A trois semaines de l’ouverture de ses JO, le président russe s’efforce, sous la pression occidentale, de rassurer. « Les gens ont différentes orientations sexuelles. Nous accueillerons tous les sportifs et tous les visiteurs des jeux Olympiques », a-t-il déclaré à plusieurs chaînes de télévision. Il faut dire que la récente loi, qui interdit la « propagande » homosexuelle devant mineurs, sous peine de prison, a troublé les esprits et provoqué des appels au boycott susceptibles de gâcher la fête. Le président russe s’explique : « les gens ayant cette orientation non-traditionnelle qui ont l’intention de venir soit en tant qu’invité soit en tant que participant aux JO, n’ont aucune crainte à avoir ». Il minimise la décision de certains chefs d’Etat et de gouvernement de ne pas se rendre à Sotchi pour la cérémonie d’ouverture. « Certains chefs d’Etat et de gouvernement n’ont absolument pas l’habitude d’aller à l’inauguration (des JO) », a-t-il déclaré dans le même entretien télévisé. C’est exact. « Les jeux Olympiques ne sont pas une compétition d’hommes politiques », a-t-il précisé avec humour.
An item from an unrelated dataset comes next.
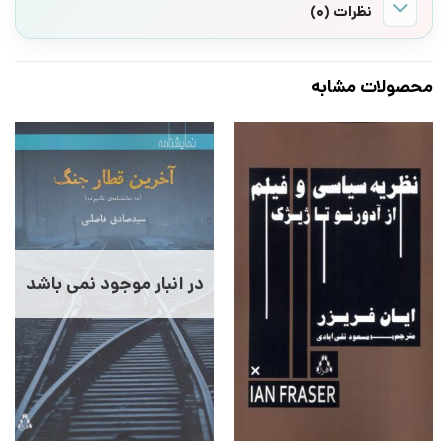
نظرات (0)
محصولات مشابه
در انبار موجود نمی باشد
Il y a quelques jours, mon ami Joël Bouzou, président de « Peace and Sport », publiait, dans le journal « Le Monde » du 10 janvier, sous le titre « Il faut aller aux Jeux d’hiver de Sotchi. Le boycott est néfaste » une tribune dans laquelle il expliquait que « Cette question ne devrait pas être posée. Par son rayonnement auprès de la jeunesse du monde entier, par les valeurs de solidarité, d’échange et d’ouverture que véhicule l’idéal des Jeux, l’événement olympique doit d’être protégé. Et l’idée même de le bouder ne devrait pas être évoquée. » Dans cet article, Joël Bouzou rappelle que « les deux derniers présidents français qui ont assisté à une cérémonie d’ouverture des Jeux d’hiver l’ont fait à domicile, à Grenoble en 1968 pour le général de Gaulle, à Albertville en 1992 pour François Mitterrand. Les autres n’ont pas fait le voyage.
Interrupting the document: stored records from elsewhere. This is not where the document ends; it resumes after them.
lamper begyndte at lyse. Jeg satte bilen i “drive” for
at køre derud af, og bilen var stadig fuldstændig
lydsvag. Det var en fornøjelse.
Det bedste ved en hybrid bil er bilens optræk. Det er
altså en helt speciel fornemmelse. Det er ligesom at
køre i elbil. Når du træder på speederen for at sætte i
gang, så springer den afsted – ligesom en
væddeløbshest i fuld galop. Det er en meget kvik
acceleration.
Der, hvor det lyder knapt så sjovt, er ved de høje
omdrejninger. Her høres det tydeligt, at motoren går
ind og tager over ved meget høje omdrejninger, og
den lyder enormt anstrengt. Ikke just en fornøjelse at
Ancien champion du monde de pentathlon moderne, plusieurs fois médaillés aux Jeux Olympiques, Joël Bouzou soutient, à juste titre, que « le sport est devenu un formidable outil diplomatique. J’ai la conviction que les grands événements sportifs internationaux peuvent aujourd’hui servir de plate-forme pour transmettre des messages, favoriser le dialogue, et même, parfois, faire avancer les idées de progrès et d’ouverture. »
Je partage son point de vue.
Cela étant, le contexte international s’impose et les comptes se règlent. Les positions prises par M. Poutine en 2013 ne sont pas oubliées. Ce n’est pas sans raison que le président Barack Obama vient d’annoncer qu’une militante de la cause homosexuelle, l’ancienne championne de tennis Billie Jean King, ferait partie de la délégation officielle américaine, mais qu’aucun membre de son entourage ne fera le déplacement, alors que le vice-président Joe Biden avait représenté les Etats-Unis à Vancouver en 2010.
Il faut se souvenir de ce qui s’était passé en 1980, à Moscou, pour les Jeux de la XXIIe Olympiade de l’ère moderne. Peu de temps après l’invasion de l’Afghanistan par l’Union Soviétique (1979), une cinquantaine de nations, dont les Etats-Unis d’Amérique, avaient boycotté purement et simplement les Jeux. C’était la guerre froide. Il y avait même eu un ultimatum de Jimmy Carter suivi d’interminables négociations qui n’aboutirent qu’à la marge. Le Canada, le Japon, La Corée du Sud, l’Allemagne de l’Ouest, suivirent les Etats-Unis qui ne cédèrent pas. La France laissa son comité olympique, le CNOSF, décider et, à l’exception de trois fédérations (équitation, voile et tir) participa aux Jeux et défilèrent, lors de la cérémonie d’ouverture, derrière la bannière olympique et non derrière le drapeau français comme le firent plusieurs autres nations.
Nous ne sommes plus en 1980. Ce n’est plus la guerre froide, même si, parfois, certains commentateurs se hasardent à ressortir ce terme quand le président russe force un peu son talent.
Toujours est-il que, dans trois semaines, c’est la ministre des sports, Valérie Fourneyron, qui représentera la France le 7 février à Sotchi. Le président de la République a précisé que la ministre s’y rendrait car c’est l’usage pour les jeux Olympiques, et qu’il n’y a pas à rechercher d’autres messages que celui-là », a rendu compte Mme Vallaud-Belkacem après le dernier Conseil des ministres.
La ministre tient d’ailleurs à peu de choses près le même discours que Joël Bouzou et c’est très bien ainsi.